### INSTRUCTION
Please return the passage of the Stratim article between "That pivot put" and "like tire changes.", inclusive, copied word for word.

### DOCUMENT EXTRACT
Stratim CEO Sees Future with Costly Driverless Cars, but Low Ride Fares

Like many tech entrepreneurs, Sean Behr had a young business that was popular with consumers, but was also losing money. So in February of 2016, he decided to refocus his San Francisco startup on the small, but unexpectedly profitable aspect of his service that could operate in the black.

That pivot put Behr in a prime position to reflect on the coming sea change in the automotive industry—big fleets of autonomous vehicles—and carve himself a niche in it. The future he sees on the way, and sooner than he expected, is far from the big financial payoff tech investors dream about.

Behr is predicting a fierce multiplayer competition that keeps ride fares low for mobility fleet services, which will profit only if they can keep costs down for nitty-gritty expenses like tire changes.

In February of 2016, Behr shut down the valet parking service for consumers he’d launched under the name Zirx in 2014, and concentrated on the needs of his three car-sharing firm customers. They wanted to use his company’s logistics software to manage the many tasks of keeping their fleets going, such as getting their cars to the repair shop, and fueling them up.

The software company Behr co-founded, renamed Stratim, now has paying contracts with 50 customers, including BMW, Ford, and GM, he says. His support company for the nascent generation of mobility services, which are now deploying both conventional and autonomous vehicles, emerged from stealth mode this week.

Although most cars are still driven by individual owners, auto manufacturers and tech companies—such as Alphabet’s Waymo and ride-hailing giant Uber—are racing to create the driverless vehicles many see as the inevitable car models of the future. That vision also includes the fading out of individual car ownership in favor of on-demand rides provided by big companies and their fleets of tens of thousands of vehicles—or hundreds of thousands.

Back in early 2016, Stratim gave Behr a front row view of the mundane operating problems that fleet owners would face, especially as they scaled up to deploy vast numbers of cars. It’s a big shift from the pattern going back for decades, when carmakers and then ride-hailing companies have had a hands-off relationship with vehicles for most, or all, of their lifespan on the road. For now, it’s still the car owners that clean out the food wrappers left by the kids, hose off the muddy tires, ferret out the best repair shops, make gas station runs, and pay for routine services like oil changes.

Currently, if a breakdown keeps an Uber driver’s car sidelined for six hours, the driver suffers the lost revenue, Behr says. But that won’t be so if the car driver-owner is out of the picture, because the car is part of a company fleet. “In the self-driving world, that responsibility shifts,” he says.

### DATA FOR ANALYSIS

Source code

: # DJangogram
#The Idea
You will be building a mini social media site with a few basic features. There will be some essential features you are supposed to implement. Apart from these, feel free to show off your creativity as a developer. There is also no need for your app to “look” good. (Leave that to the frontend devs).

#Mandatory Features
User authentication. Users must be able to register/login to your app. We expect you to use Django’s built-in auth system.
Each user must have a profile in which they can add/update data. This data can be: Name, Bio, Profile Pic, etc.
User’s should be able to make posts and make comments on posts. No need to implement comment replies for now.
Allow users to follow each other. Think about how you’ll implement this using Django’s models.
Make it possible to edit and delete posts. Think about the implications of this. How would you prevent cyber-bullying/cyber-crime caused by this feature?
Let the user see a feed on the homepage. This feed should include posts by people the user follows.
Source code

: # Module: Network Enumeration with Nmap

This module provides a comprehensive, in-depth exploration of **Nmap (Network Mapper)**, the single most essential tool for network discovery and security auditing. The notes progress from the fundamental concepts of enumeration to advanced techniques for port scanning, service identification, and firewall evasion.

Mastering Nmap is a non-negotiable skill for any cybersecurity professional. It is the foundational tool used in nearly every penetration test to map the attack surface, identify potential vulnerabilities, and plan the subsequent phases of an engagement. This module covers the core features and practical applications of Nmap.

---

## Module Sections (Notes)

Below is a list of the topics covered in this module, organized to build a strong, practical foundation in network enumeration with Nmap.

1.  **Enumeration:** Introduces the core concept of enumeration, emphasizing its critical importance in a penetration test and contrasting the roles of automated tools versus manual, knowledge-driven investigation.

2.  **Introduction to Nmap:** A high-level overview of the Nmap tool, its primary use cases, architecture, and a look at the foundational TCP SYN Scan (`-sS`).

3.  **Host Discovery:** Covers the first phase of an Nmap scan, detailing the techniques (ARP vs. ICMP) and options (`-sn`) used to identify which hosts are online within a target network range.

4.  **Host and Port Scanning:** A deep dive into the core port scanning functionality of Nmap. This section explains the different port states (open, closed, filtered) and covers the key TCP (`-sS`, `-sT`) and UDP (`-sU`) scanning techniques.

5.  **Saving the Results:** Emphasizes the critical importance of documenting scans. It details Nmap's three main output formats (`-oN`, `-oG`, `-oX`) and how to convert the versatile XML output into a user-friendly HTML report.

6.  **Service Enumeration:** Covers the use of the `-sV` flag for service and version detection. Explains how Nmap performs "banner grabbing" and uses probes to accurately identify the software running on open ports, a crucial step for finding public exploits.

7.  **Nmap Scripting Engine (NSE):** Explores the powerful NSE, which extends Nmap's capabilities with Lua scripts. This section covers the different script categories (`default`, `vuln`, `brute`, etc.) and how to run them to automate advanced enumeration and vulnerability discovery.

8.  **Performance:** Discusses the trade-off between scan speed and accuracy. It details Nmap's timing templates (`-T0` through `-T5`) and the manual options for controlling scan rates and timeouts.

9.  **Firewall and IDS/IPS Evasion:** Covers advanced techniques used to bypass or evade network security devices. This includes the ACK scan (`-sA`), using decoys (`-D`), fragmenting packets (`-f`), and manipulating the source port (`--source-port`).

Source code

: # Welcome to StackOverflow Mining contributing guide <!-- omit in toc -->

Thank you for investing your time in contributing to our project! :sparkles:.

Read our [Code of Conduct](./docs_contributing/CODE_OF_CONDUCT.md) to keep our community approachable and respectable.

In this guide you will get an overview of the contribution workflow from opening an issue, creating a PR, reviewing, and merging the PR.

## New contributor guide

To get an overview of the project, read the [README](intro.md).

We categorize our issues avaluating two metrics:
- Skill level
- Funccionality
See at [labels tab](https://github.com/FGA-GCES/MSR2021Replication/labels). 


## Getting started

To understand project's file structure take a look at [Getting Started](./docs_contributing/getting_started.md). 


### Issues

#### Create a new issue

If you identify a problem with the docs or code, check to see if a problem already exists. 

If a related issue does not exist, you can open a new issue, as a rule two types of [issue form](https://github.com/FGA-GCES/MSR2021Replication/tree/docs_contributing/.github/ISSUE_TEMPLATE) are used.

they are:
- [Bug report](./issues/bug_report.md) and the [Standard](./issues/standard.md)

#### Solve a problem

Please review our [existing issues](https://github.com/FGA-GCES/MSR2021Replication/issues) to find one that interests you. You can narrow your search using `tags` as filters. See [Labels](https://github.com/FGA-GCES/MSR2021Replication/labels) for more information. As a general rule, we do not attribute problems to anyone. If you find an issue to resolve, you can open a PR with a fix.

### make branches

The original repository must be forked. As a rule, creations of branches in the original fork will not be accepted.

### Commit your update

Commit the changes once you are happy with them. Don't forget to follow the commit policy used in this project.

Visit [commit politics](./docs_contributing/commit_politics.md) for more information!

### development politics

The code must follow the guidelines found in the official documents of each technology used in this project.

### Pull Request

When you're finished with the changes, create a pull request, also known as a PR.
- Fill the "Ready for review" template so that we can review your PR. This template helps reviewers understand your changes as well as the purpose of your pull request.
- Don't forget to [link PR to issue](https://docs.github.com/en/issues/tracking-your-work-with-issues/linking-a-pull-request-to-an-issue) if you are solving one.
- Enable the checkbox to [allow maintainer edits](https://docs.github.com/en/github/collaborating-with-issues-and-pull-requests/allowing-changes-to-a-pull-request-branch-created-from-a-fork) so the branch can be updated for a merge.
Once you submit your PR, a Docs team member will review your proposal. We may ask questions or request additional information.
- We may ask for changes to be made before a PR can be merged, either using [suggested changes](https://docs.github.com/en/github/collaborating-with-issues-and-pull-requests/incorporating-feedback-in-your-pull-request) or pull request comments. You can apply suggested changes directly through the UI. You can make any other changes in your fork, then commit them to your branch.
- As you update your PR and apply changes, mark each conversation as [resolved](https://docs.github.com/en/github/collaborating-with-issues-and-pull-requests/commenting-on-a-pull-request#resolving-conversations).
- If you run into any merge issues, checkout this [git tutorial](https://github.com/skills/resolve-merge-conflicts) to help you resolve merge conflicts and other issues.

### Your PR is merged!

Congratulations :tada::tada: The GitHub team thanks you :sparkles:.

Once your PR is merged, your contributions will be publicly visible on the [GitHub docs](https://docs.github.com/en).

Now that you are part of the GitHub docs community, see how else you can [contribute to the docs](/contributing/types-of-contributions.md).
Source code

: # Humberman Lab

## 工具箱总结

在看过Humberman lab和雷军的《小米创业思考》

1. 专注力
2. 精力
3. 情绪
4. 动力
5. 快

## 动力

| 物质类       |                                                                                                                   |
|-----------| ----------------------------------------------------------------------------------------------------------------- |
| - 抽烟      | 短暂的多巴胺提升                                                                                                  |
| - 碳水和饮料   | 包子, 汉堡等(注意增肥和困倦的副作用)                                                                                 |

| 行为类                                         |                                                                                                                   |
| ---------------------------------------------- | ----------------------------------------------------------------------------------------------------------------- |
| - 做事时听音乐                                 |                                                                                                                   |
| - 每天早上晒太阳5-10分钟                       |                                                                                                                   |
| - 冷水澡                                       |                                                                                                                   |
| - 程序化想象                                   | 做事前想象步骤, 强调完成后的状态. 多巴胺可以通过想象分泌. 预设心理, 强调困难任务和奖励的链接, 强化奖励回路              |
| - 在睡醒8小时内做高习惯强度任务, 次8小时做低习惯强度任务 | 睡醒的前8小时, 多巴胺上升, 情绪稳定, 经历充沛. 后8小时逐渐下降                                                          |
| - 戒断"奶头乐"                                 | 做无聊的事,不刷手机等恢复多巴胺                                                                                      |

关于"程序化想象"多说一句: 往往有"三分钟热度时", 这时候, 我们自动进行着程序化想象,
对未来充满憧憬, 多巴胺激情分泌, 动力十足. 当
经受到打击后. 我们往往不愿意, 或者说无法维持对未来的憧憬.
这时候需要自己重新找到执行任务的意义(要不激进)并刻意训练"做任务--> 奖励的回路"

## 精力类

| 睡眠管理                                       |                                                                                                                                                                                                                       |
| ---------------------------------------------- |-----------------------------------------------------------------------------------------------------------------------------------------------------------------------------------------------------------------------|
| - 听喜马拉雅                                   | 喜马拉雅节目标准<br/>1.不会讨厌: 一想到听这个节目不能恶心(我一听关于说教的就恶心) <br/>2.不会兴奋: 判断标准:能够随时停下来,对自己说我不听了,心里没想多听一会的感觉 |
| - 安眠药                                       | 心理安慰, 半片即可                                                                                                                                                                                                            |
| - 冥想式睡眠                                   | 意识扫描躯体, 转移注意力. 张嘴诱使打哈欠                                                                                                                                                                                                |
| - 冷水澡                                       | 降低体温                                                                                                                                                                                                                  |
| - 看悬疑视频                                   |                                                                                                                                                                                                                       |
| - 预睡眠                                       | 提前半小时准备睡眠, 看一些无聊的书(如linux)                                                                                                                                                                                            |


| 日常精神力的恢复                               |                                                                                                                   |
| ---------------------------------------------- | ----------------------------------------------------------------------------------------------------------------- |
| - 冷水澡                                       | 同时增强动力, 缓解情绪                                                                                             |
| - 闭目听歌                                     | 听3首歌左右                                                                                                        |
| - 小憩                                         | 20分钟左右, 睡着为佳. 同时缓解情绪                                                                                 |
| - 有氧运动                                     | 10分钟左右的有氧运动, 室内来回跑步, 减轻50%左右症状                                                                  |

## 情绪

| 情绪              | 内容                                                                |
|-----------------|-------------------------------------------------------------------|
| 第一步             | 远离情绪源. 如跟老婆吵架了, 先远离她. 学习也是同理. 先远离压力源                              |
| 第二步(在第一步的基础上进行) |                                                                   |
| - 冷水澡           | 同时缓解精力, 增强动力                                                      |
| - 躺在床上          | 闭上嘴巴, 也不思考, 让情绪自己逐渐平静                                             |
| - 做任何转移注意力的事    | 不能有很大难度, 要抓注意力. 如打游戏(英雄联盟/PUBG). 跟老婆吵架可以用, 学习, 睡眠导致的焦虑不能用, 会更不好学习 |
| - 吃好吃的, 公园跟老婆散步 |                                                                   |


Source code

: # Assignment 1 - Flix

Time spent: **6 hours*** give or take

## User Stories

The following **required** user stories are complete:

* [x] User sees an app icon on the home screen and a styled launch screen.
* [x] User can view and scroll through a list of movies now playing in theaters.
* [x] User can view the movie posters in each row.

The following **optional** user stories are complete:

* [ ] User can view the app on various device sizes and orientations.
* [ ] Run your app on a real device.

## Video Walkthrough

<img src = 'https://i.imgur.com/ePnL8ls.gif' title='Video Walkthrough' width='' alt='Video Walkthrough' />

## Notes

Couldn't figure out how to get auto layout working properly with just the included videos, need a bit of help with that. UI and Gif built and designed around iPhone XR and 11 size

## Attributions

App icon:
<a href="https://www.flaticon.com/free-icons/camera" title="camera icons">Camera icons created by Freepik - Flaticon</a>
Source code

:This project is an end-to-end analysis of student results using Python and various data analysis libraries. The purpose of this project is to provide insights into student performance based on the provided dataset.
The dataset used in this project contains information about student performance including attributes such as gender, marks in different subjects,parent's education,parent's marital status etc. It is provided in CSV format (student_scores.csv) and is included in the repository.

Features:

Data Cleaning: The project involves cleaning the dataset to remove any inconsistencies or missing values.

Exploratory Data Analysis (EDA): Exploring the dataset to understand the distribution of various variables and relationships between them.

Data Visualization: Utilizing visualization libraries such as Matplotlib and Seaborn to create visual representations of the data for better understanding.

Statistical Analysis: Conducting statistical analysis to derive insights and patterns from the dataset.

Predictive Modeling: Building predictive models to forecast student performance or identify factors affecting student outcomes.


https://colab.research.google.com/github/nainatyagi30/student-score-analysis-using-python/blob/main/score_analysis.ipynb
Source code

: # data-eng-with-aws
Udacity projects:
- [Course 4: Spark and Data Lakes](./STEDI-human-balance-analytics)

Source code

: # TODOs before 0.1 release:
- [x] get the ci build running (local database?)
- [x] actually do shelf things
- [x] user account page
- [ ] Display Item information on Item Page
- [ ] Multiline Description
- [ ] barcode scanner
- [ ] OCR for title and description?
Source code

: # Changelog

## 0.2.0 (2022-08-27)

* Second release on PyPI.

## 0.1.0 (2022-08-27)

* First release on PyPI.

### SOLUTION FOR THIS TASK
That pivot put Behr in a prime position to reflect on the coming sea change in the automotive industry—big fleets of autonomous vehicles—and carve himself a niche in it. The future he sees on the way, and sooner than he expected, is far from the big financial payoff tech investors dream about.

Behr is predicting a fierce multiplayer competition that keeps ride fares low for mobility fleet services, which will profit only if they can keep costs down for nitty-gritty expenses like tire changes.